◆ TASK REQUIREMENTS ◆
What you return should be only the lines starting at the one that contains "media console: none" and running to the end of the listing, exactly as written, minus any pictures.

◆ RECORDS FOR THE TASK ◆
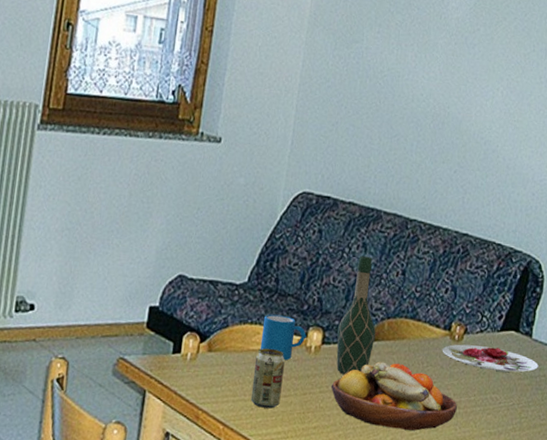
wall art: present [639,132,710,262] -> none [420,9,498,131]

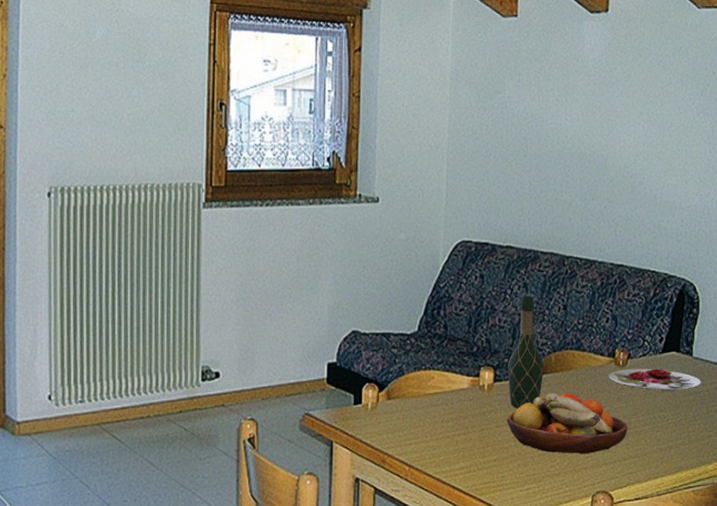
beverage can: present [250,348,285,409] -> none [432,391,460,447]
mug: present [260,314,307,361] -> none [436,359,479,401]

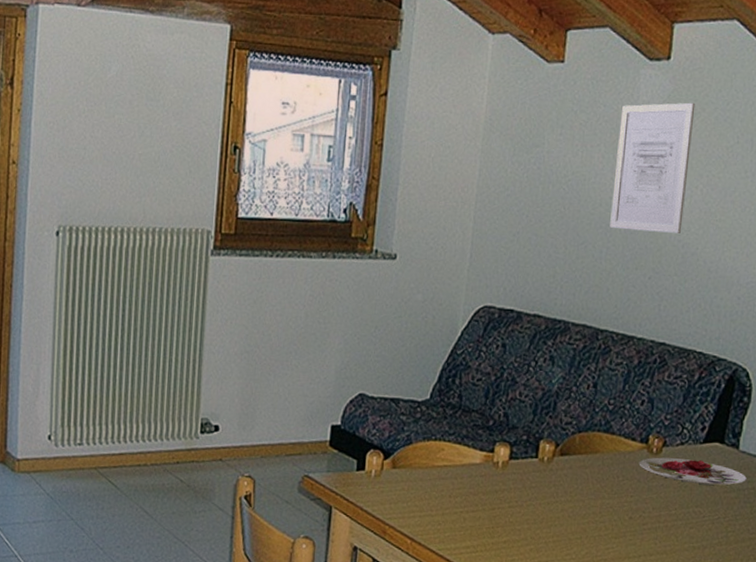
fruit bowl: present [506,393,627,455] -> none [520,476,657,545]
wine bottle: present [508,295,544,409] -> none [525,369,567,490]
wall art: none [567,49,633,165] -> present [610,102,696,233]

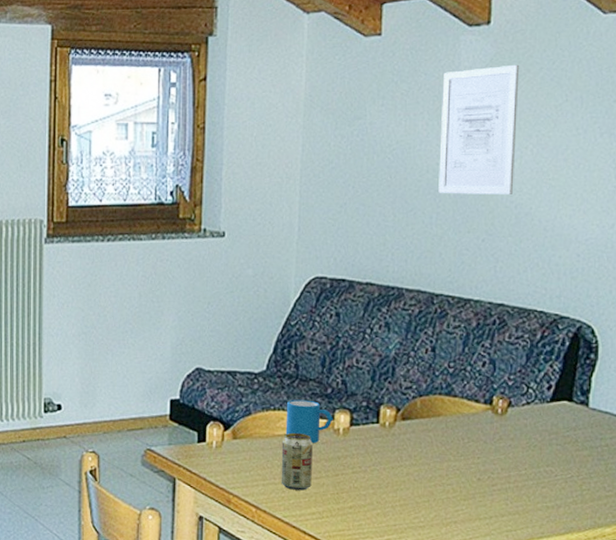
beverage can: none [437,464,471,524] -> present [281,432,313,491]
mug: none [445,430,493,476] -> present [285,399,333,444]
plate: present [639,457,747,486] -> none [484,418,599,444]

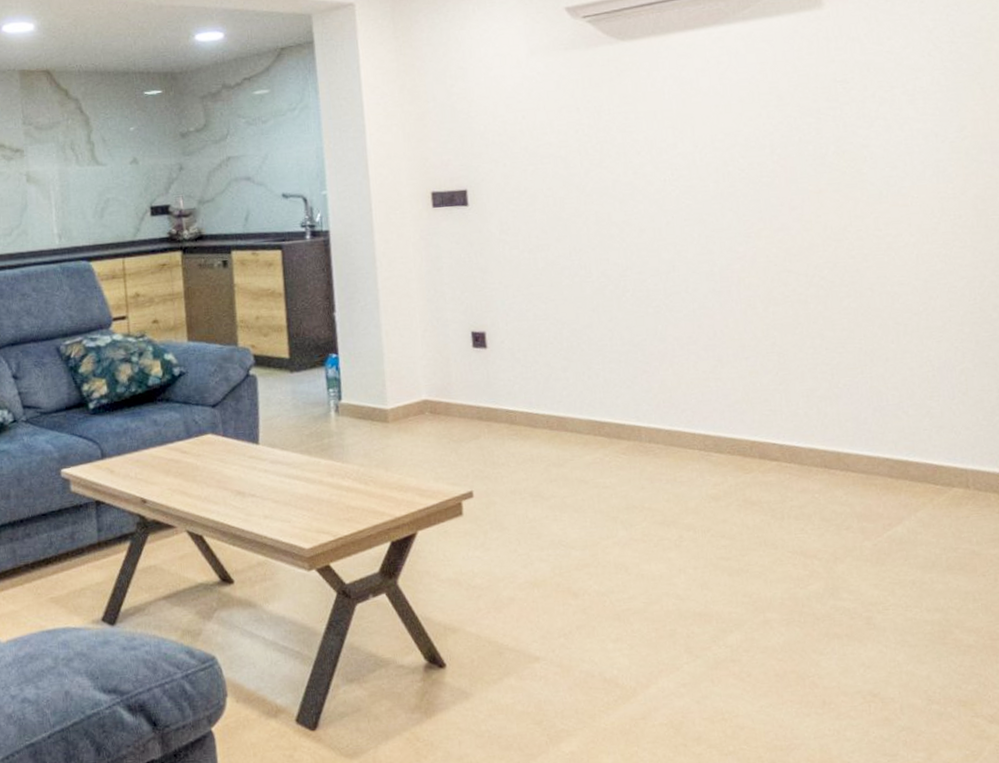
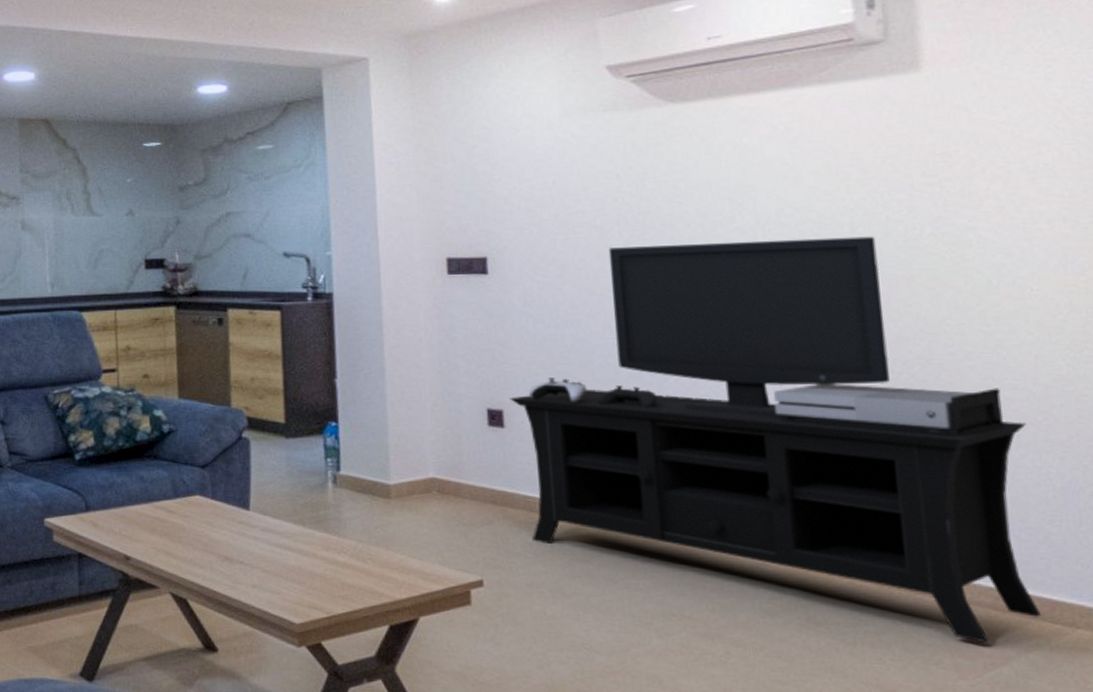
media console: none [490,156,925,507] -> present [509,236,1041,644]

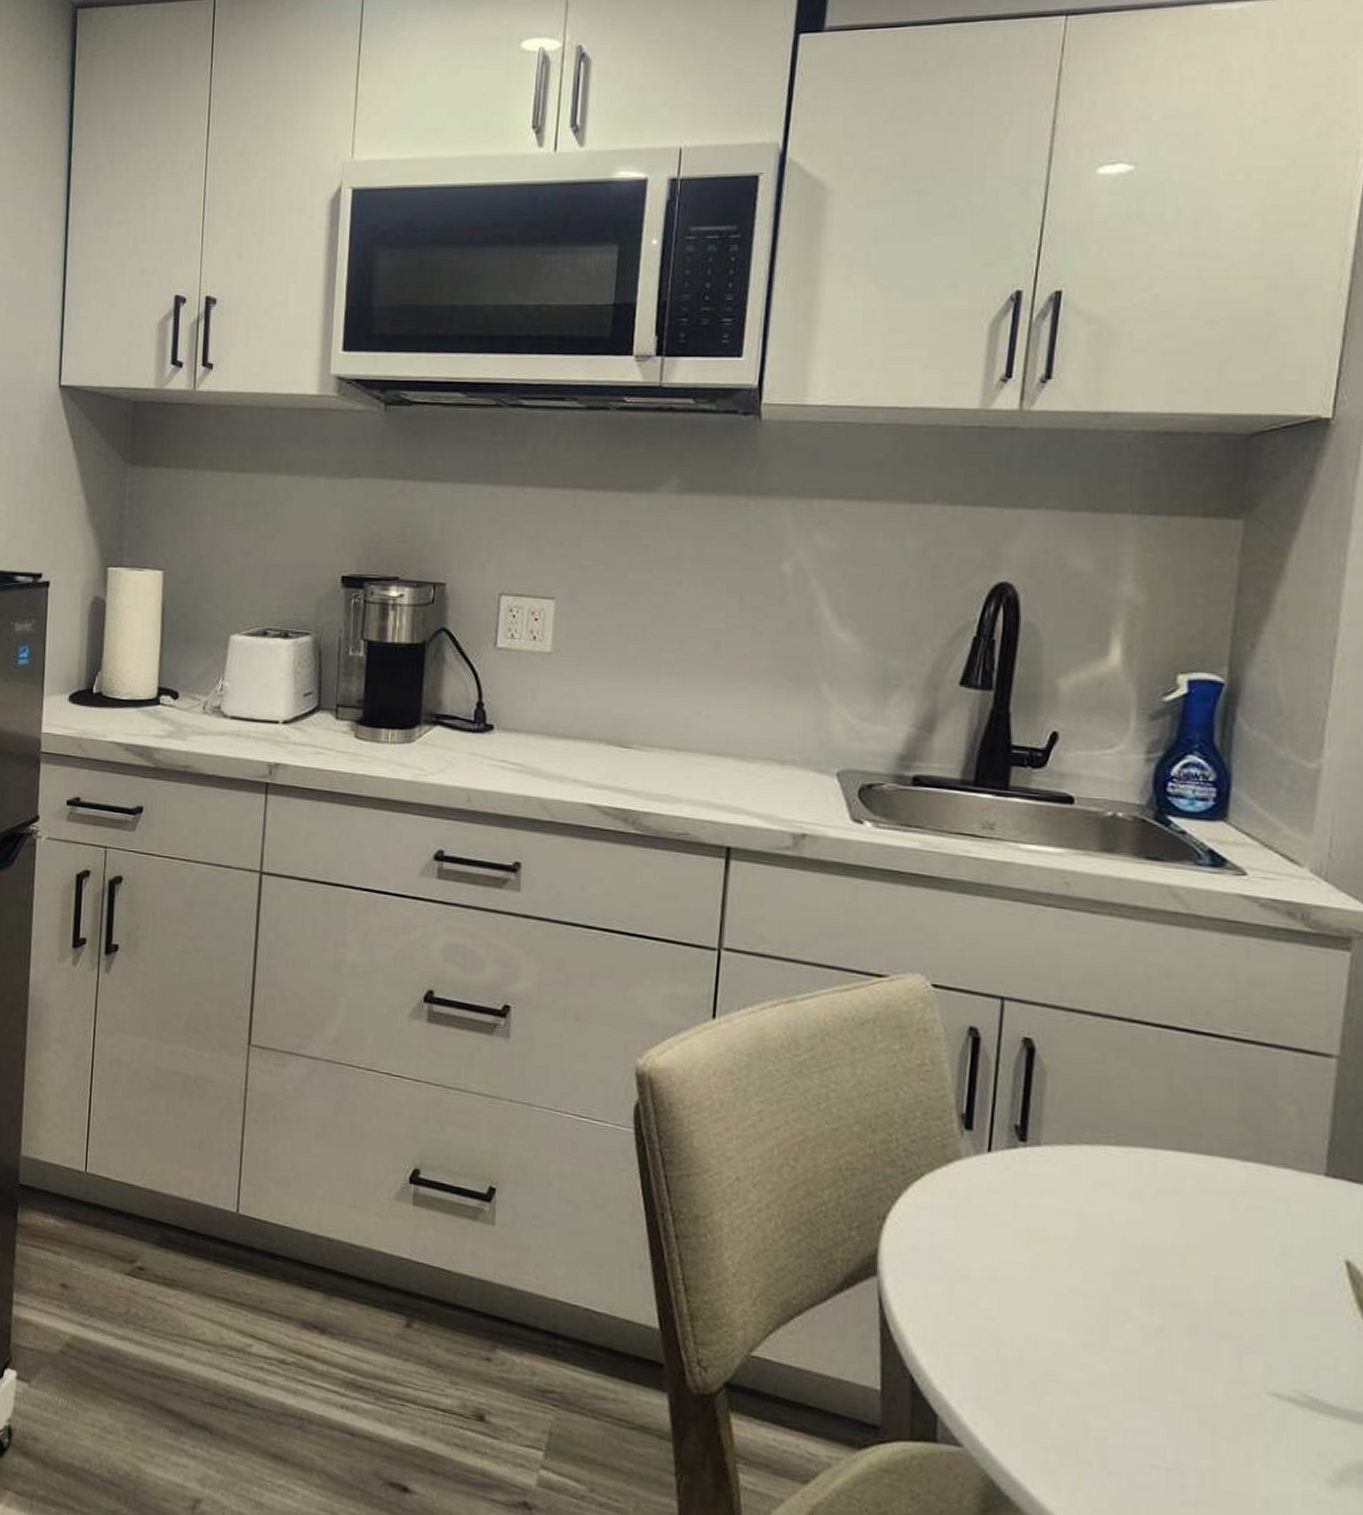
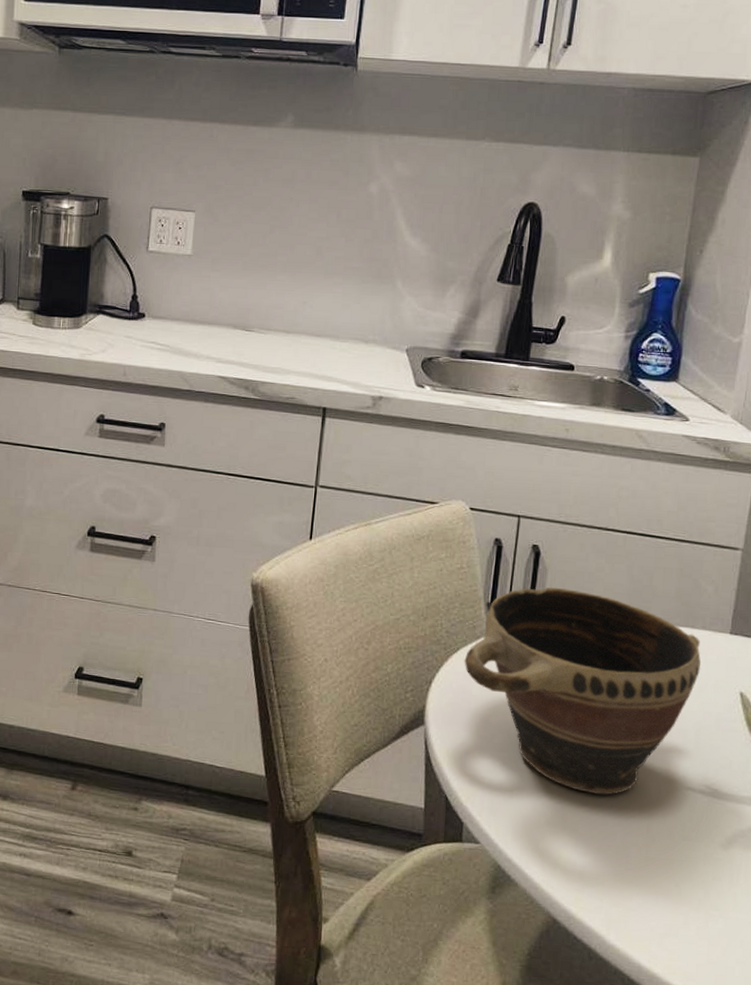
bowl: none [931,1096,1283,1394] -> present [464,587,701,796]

◆ REPLY ◆
media console: none [490,156,925,507] -> present [509,236,1041,644]

bowl: none [931,1096,1283,1394] -> present [464,587,701,796]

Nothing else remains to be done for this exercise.